• DATASET EXCERPT

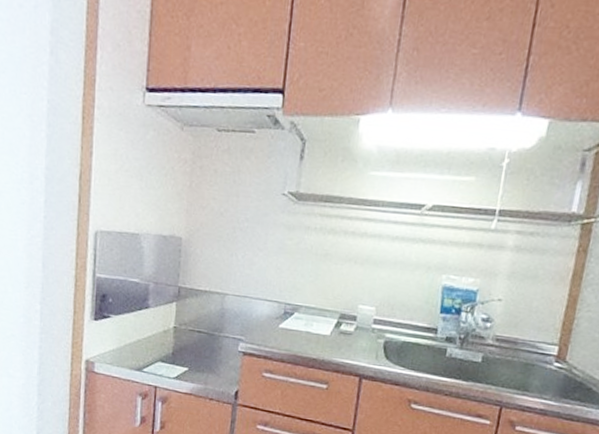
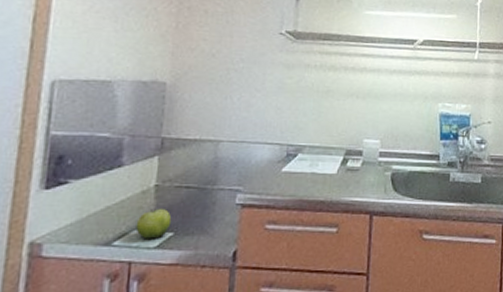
fruit: none [159,345,187,371] -> present [136,208,172,239]

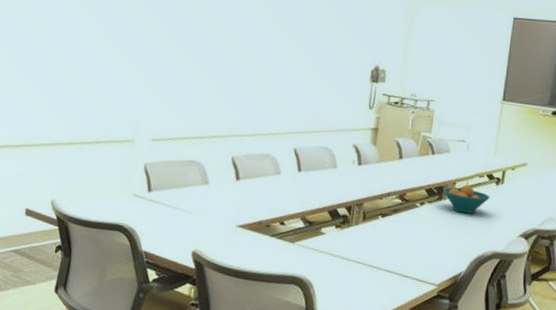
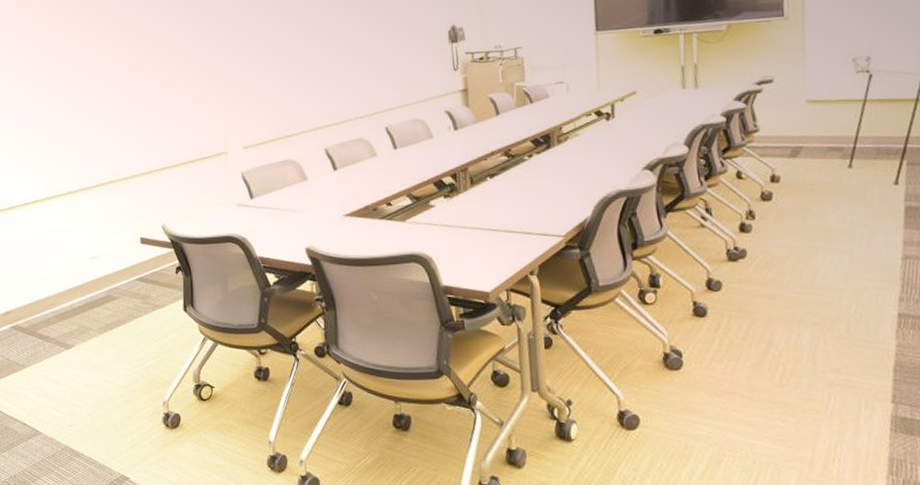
fruit bowl: present [443,184,490,214] -> none [550,126,603,157]

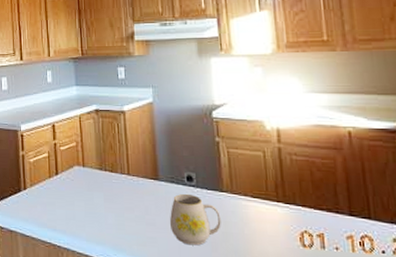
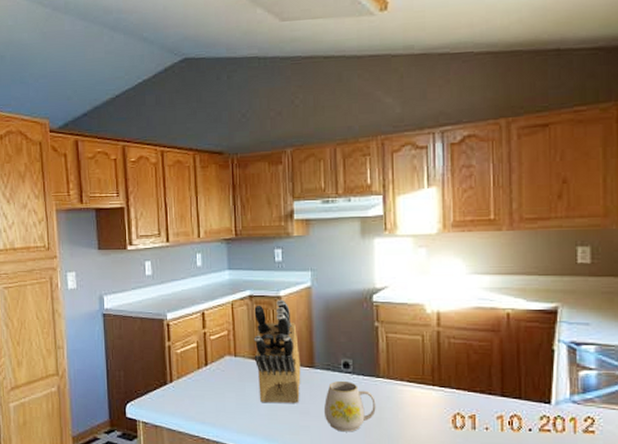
knife block: none [100,114,146,215] -> present [253,299,301,404]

• PROBLEM REQUIREMENTS
Your copy of the listing should match it exactly, apart from the pictures, which are left out.

• TASK RESULT
fruit: none [159,345,187,371] -> present [136,208,172,239]

fruit bowl: present [443,184,490,214] -> none [550,126,603,157]

knife block: none [100,114,146,215] -> present [253,299,301,404]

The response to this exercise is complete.